In binary classification $$ -(ylog(p) + (1-y)log(1-p)) $$ if M > 2(i.e. multi-class classification) $$ -\sum_{c=1}^M y_clog(p_c) $$
- What is gradient explosion or vanishing
These problems arise during training of a deep network when the gradients are being propagated back in time all the way to the initial layer. The gradients coming from the deeper layers have to go through continuous matrix multiplications because of the the chain rule, and as they approach the earlier layers, if they have small values (<1), they shrink exponentially until they vanish and make it impossible for the model to learn , this is the vanishing gradient problem. While on the other hand if they have large values (>1) they get larger and eventually blow up and crash the model, this is the exploding gradient problem.
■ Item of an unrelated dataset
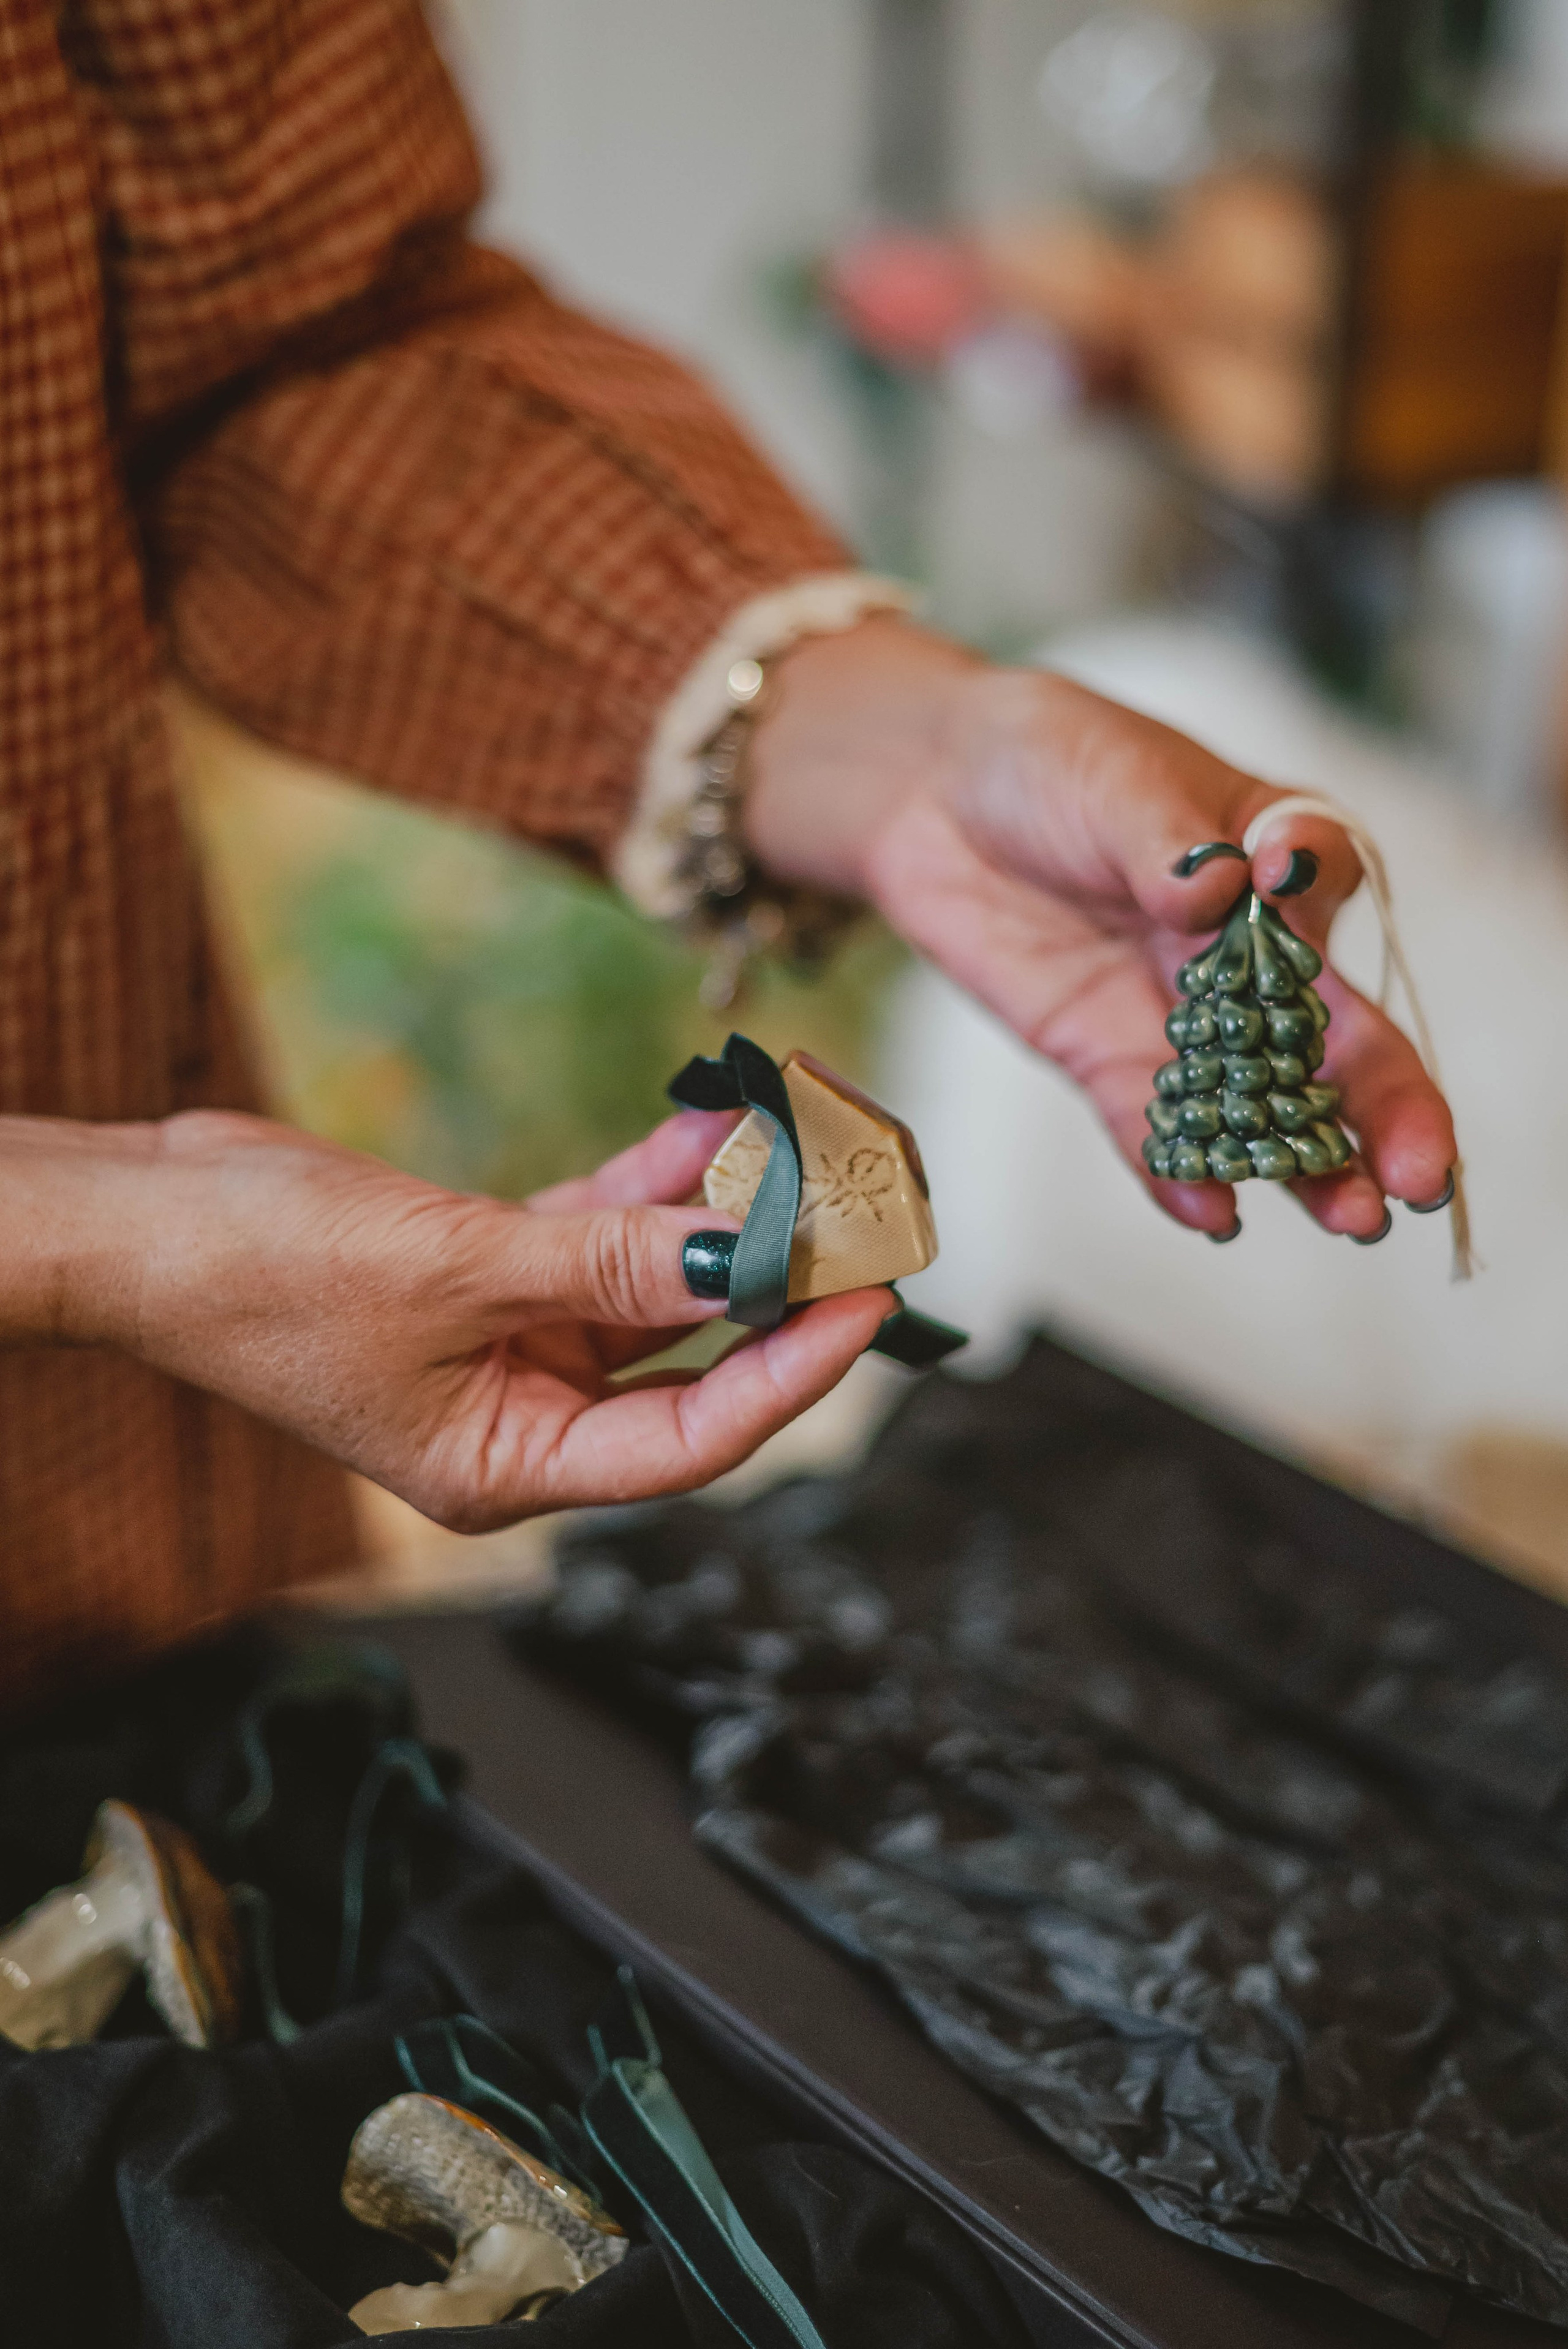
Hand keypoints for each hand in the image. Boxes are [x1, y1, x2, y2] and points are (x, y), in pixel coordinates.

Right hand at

The difficulty that arises is that when the parameter gradient is very large, a gradient descent parameter update could throw the parameters very far, into a region where the objective function is larger, undoing much of the work that had been done to reach the current solution. And when the parameter tradient is very small, the back propagation won't work at all.
- Why does gradient explosion happen
- Poor choice of learning rate that results in large weight updates.
- Poor choice of data preparation, allowing large differences in the target variable.
- Poor choice of loss function, allowing the calculation of large error values.
- Why does gradient vanishing happen
Certain activation functions, like the sigmoid function, squishes a large input space into a small input space between 0 and 1. Therefore, a large change in the input of the sigmoid function will cause a small change in the output. Hence, the derivative becomes small.
When n hidden layers use an activation like the sigmoid function, n small derivatives are multiplied together. Thus, the gradient decreases exponentially as we propagate down to the initial layers.
- Dealing with exploding gradient
Exploding gradients can be avoided in general by careful configuration of the network model, such as choice of small learning rate, scaled target variables, and a standard loss function. Nevertheless, exploding gradients may still be an issue with recurrent networks with a large number of input time steps.
There is a good method to prevent gradient explosion--gradient clipping, which place a predefined threshold on the gradients to prevent it from getting too large.
Keras supports gradient clipping on each optimization algorithm, with the same scheme applied to all layers in the model.
Gradient norm scaling involves changing the derivatives of the loss function to have a given vector norm when the L2 vector norm (sum of the squared values) of the gradient vector exceeds a threshold value.
# configure sgd with gradient norm clipping
opt = SGD(lr=0.01, momentum=0.9, clipnorm=1.0)
Gradient value clipping involves clipping the derivatives of the loss function to have a given value if a gradient value is less than a negative threshold or more than the positive threshold.
# configure sgd with gradient value clipping
opt = SGD(lr=0.01, momentum=0.9, clipvalue=0.5)
- Dealing with Vanishing Gradients
The simplest solution is to use other activation functions, such as ReLU, which doesn’t cause a small derivative.
Residual networks are another solution, as they provide residual connections straight to earlier layers
Finally, batch normalization layers can also resolve the issue. As stated before, the problem arises when a large input space is mapped to a small one, causing the derivatives to disappear. Batch normalization reduces this problem by simply normalizing the input so |x| doesn’t reach the outer edges of the sigmoid function.